* **Data under study**
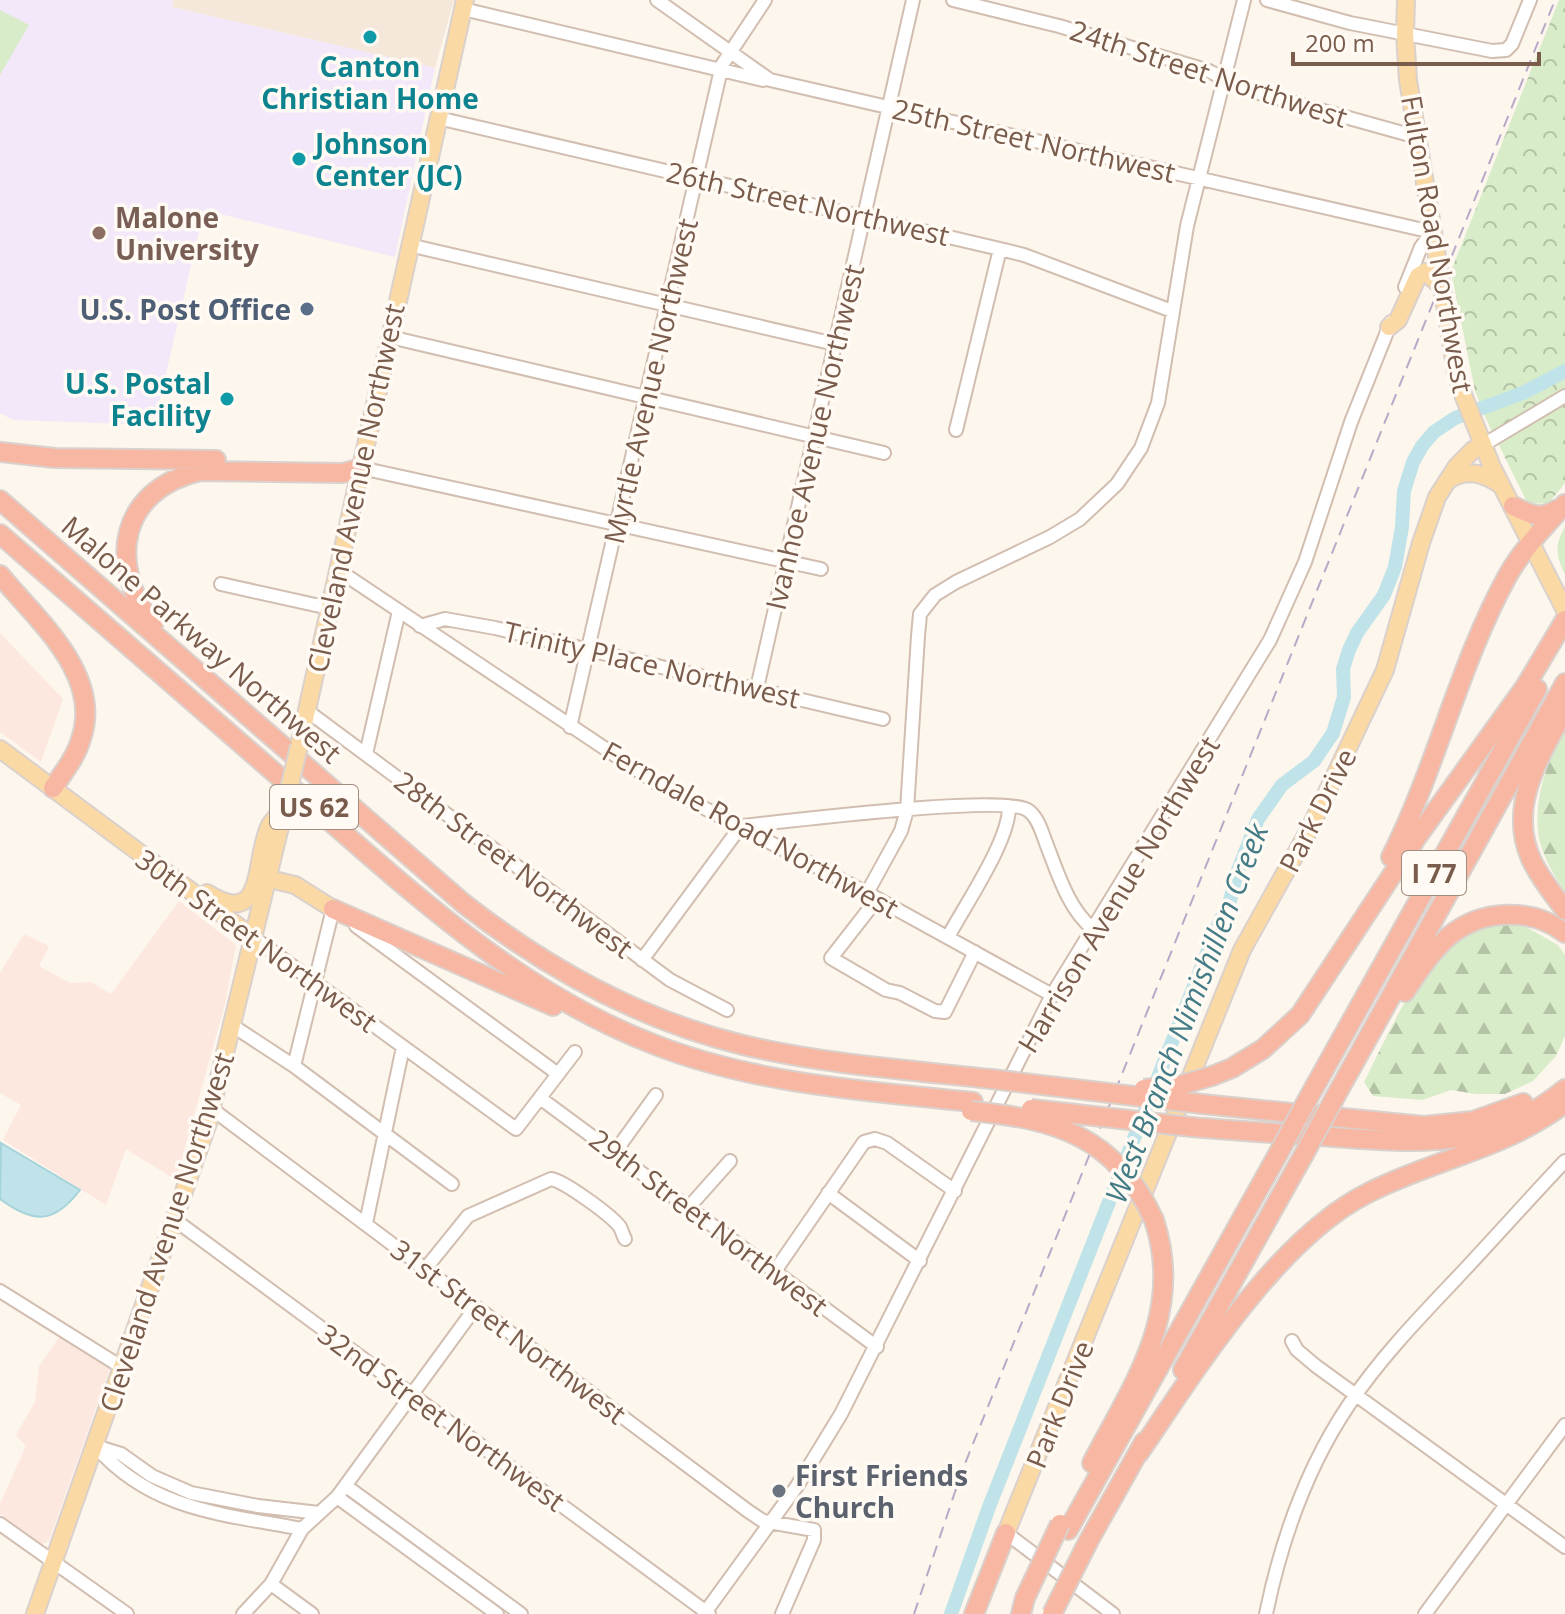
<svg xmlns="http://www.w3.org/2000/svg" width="1565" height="1614" font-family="'Open Sans',sans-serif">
<defs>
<pattern id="forest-firs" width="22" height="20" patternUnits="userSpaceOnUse" patternTransform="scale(2)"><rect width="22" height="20" fill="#d8ecc9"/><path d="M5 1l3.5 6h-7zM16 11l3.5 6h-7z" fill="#b4c2a5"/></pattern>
<pattern id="park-crowns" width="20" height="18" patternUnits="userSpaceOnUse" patternTransform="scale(2)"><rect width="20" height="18" fill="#d8ecc9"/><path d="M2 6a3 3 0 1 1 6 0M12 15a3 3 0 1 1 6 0" fill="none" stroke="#b4c2a5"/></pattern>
</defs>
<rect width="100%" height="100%" fill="#fdf6ec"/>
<!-- residential -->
<path fill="#f5e8da" d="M173 0H454L435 68 172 7Z"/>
<!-- commercial -->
<path fill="#fde8e0" d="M0 633 63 699 41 762 0 732Z
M179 901 236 945 225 1004 176 1180 126 1149 106 1205 3 1140 21 1105 0 1093V973L24 934 49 946 39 966 70 983 91 982 111 994Z
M60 1336 110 1368 49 1541 42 1544 0 1514V1504L26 1446 16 1435 35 1402 39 1366Z"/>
<!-- education -->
<path fill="#f3e8fa" d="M0 0H173L172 7 435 68 395 257 204 210 154 425 13 420 0 413Z"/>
<!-- green -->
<path fill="#d8ecc9" d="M0 10 29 25 0 75Z"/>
<!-- forest -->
<path fill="url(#forest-firs)" d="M1565 527V575C1556 555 1554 546 1565 527Z
M1565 728V893C1556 879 1544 858 1540 842 1531 804 1547 761 1565 728Z
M1521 924 1558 945 1565 955V1036L1556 1056 1533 1081 1505 1094H1476L1451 1090 1422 1100 1373 1096 1364 1082C1391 1030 1422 947 1484 929 1495 925 1509 925 1521 924Z"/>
<!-- park -->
<path fill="url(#park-crowns)" d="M1559 0H1565V483L1549 503 1528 504 1486 419 1475 391 1451 271Z"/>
<!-- water -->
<path fill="#bfe3e8" stroke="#a5d3da" stroke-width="2" d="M1 1143 80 1190C54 1224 34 1224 0 1199Z"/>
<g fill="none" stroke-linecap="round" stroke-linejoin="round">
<!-- river -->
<path stroke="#bfe3e8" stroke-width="14" d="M951 1614 989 1507 1218 925 1230 901 1237 873 1258 819 1282 785 1314 761 1333 733 1344 697 1343 669 1349 650 1357 633 1384 595 1395 567 1402 527 1404 491 1413 462 1422 446 1434 432 1455 418 1523 393 1565 371"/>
<defs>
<path id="minor" d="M657 0 770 80 1432 232 1421 247 1405 287
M953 0 1059 26 1209 71 1241 88 1417 137
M1267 0 1350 23 1492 51 1506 50 1512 44 1530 0
M463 9 763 80
M438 118 1000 249 1024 255 1172 311
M409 245 835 344
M390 337 884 453
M956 430 1000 249
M1483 445 1565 396
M361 468 821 569
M338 570 658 784 867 893 1052 995
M221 584 329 608
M420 626 445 619 495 628 883 719
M757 688 913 0
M306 710 670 980 727 1010
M570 727 722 65 765 0
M366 754 399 611
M867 893 901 831 907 810 918 636 920 614 935 595 956 582 1050 537 1080 519 1117 484 1141 448 1158 403 1187 226 1244 0
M877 899 831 958 886 990 900 993 935 1011 945 1012 975 952
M356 926 558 1074
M948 937C965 905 1010 840 1009 806
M254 938 516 1129 575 1052
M642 960 741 826C781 822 1009 793 1029 811 1038 818 1042 832 1046 843 1057 871 1068 909 1093 929
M233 1026 294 1066 452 1184
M294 1066 333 909 338 913
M540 1098 877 1347
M212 1109 748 1511 763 1521 814 1530V1540L782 1614
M615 1152 656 1095
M828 1193 920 1261
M689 1207 730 1161
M175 1220 709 1614
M366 1223 403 1047
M426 1268 468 1216 551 1179C564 1181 611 1215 620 1227 622 1231 623 1235 625 1239
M775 1271 864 1142 875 1139 887 1143 955 1191
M0 1291 123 1368
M1292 1341 1297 1350 1316 1366 1565 1547
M95 1446 121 1454 152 1476 191 1493 258 1506 319 1513
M97 1448C153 1511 224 1514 302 1529
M346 1486 521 1614
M337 1497 497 1614
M0 1524 127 1614
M1006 1533 1113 1614
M271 1584 312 1614
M243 1614 271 1584 302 1529 337 1497 475 1308
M704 1614 797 1486 841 1414 1052 995 1270 640 1305 562 1351 422 1391 322
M1266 1614C1281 1541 1306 1469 1348 1406 1378 1361 1416 1321 1454 1281 1491 1242 1527 1201 1565 1161
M1425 1614 1565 1425"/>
<path id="major" d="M1406 0 1405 34 1408 80 1456 372 1464 397 1492 467 1565 610
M1389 327 1398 320 1418 276 1425 272 1441 286
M1448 480C1467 468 1483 473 1501 485
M299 746 465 0
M0 749 254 938
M269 879 295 885 333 909
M207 893C267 931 253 857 270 825 273 820 278 815 282 811
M1006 1533 1242 950 1309 830 1385 670 1421 543 1437 497 1457 466 1473 450 1483 445
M35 1614 208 1123 287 798"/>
<path id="highway" d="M0 452 55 458 216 460
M0 500 463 903C546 968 640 1020 743 1045 824 1064 908 1070 991 1079
M1513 506C1532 515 1539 520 1558 509
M0 534C97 618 194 702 291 787 403 884 513 990 653 1044 754 1084 866 1091 973 1102
M0 575C37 620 103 675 81 739 76 757 63 773 53 788
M153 625C107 564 119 490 200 471L343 473 361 468
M1565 709C1541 755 1507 805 1531 859 1539 877 1553 894 1565 910
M1391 857C1437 766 1459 664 1508 575 1523 549 1545 526 1565 504
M333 909 553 1006
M1405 992C1417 973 1431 952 1448 937 1481 909 1531 907 1565 933
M1212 1076 1232 1068 1263 1049 1300 1015 1417 837 1525 687 1565 620
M1310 1095 1537 689
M1334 1099 1565 683
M1202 1104 1424 1126 1473 1121 1523 1103
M1192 1127C1239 1131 1286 1134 1333 1137 1424 1143 1489 1151 1565 1089
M1183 1370 1303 1156
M1139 1453C1195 1371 1276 1240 1366 1194 1431 1160 1506 1149 1565 1103
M1092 1463C1133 1384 1185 1313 1154 1220
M1068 1530 1278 1154
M1088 1542 1144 1442
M974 1614 1006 1533
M1021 1614 1025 1598"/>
</defs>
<!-- minor casing -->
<use href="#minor" stroke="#d1beb0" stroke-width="16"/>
<!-- major casing -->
<use href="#major" stroke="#dad1cd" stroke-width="20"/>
<!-- highway casing -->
<use href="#highway" stroke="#dad1cd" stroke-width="22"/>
<!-- minor -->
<use href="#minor" stroke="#fff" stroke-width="12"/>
<!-- major -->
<use href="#major" stroke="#fbd9a5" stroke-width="16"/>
<!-- highway -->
<use href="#highway" stroke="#f7b7a3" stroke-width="18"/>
<!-- rail -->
<path stroke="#b9a8c9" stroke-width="2" stroke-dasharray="12 8" stroke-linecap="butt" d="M914 1614 962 1471 1555 0"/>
<defs>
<path id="major-bridge" d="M287 798 299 746"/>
<path id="highway-bridge" d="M991 1079 1202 1104
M1144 1089 1181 1085 1212 1076
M1031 1109 1192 1127
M971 1111C1055 1119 1116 1136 1154 1220
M1278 1154 1310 1095
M1303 1156 1334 1099
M1025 1598 1060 1524
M1052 1614 1088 1542"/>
</defs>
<!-- major-bridge casing -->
<use href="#major-bridge" stroke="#dad1cd" stroke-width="20" stroke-linecap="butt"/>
<!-- highway-bridge casing -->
<use href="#highway-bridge" stroke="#dad1cd" stroke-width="22" stroke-linecap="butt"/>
<!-- major-bridge -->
<use href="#major-bridge" stroke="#fbd9a5" stroke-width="16"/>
<!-- highway-bridge -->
<use href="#highway-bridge" stroke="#f7b7a3" stroke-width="18"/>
</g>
<!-- markers -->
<g fill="#0f9aa8" stroke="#fffaf3" stroke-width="3">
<circle cx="370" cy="37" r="8"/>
<circle cx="299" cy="159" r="8"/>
<circle cx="227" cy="399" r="8"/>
</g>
<circle fill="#8d6e63" stroke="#fffaf3" stroke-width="3" cx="99" cy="233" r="8"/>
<circle fill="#5c6f8a" stroke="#fffaf3" stroke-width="3" cx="307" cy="309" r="8"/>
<circle fill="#6b7280" stroke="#fffaf3" stroke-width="3" cx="779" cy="1491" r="8"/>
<g text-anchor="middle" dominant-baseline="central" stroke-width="7" stroke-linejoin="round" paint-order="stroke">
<!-- shield labels -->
<g fill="#fffaf3" stroke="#a28b7f" stroke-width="2">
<rect x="270" y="785" width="88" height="44" rx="6"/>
<rect x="1402" y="851" width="64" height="44" rx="6"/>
</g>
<g font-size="26" font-weight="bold" fill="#7a5c4d">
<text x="314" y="807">US 62</text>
<text x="1434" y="873">I 77</text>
</g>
<!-- culture labels -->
<g font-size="28" font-weight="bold" fill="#0d838f" stroke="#fffaf3">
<text x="370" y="66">Canton<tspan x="370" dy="32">Christian Home</tspan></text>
<text x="315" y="143" text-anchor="start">Johnson<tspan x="315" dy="32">Center (JC)</tspan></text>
<text x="211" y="383" text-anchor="end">U.S. Postal<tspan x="211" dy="32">Facility</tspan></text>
</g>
<!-- street labels -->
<g font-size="28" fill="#7a5c4d" stroke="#fffaf3">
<text transform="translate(1209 73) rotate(18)">24th Street Northwest</text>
<text transform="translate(1034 140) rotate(13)">25th Street Northwest</text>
<text transform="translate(808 203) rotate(13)">26th Street Northwest</text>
<text transform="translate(1438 244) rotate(80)">Fulton Road Northwest</text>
<text transform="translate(650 381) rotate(-77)">Myrtle Avenue Northwest</text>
<text transform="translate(814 437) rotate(-77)">Ivanhoe Avenue Northwest</text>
<text transform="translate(355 488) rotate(-78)">Cleveland Avenue Northwest</text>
<text transform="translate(202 639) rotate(41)">Malone Parkway Northwest</text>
<text transform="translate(652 664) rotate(13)">Trinity Place Northwest</text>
<text transform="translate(1317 810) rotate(-63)">Park Drive</text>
<text transform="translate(751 829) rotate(29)">Ferndale Road Northwest</text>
<text transform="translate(514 864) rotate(37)">28th Street Northwest</text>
<text transform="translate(1118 894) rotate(-59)">Harrison Avenue Northwest</text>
<text transform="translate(257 940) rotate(36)">30th Street Northwest</text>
<text transform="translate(709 1222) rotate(37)">29th Street Northwest</text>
<text transform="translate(166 1232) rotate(-72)">Cleveland Avenue Northwest</text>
<text transform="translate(509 1331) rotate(37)">31st Street Northwest</text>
<text transform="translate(1059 1404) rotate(-68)">Park Drive</text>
<text transform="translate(442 1417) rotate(36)">32nd Street Northwest</text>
</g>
<!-- education labels -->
<g font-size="28" font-weight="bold" fill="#785e54" stroke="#fffaf3" text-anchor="start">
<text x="115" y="217">Malone<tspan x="115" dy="32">University</tspan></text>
</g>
<!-- service labels -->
<g font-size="28" font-weight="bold" fill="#4e5e75" stroke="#fffaf3" text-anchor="end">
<text x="291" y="309">U.S. Post Office</text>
</g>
<!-- worship labels -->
<g font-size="28" font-weight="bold" fill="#5b616d" stroke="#fffaf3" text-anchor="start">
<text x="795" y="1475">First Friends<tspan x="795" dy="32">Church</tspan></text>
</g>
<!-- water labels -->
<g font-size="30" font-style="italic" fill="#437c86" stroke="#fffaf3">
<text transform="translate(1186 1013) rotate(-69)">West Branch Nimishillen Creek</text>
</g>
</g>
<!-- scale -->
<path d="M1293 52v12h246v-12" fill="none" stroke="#7a5c4d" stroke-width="4"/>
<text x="1305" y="52" font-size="24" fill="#7a5c4d" stroke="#fffaf3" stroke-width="6" paint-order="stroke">200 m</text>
</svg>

* **Assignment**
For this exercise, copy each line from the listing above that has the word "linejoin".

* **Exercise response**
<g fill="none" stroke-linecap="round" stroke-linejoin="round">
<g text-anchor="middle" dominant-baseline="central" stroke-width="7" stroke-linejoin="round" paint-order="stroke">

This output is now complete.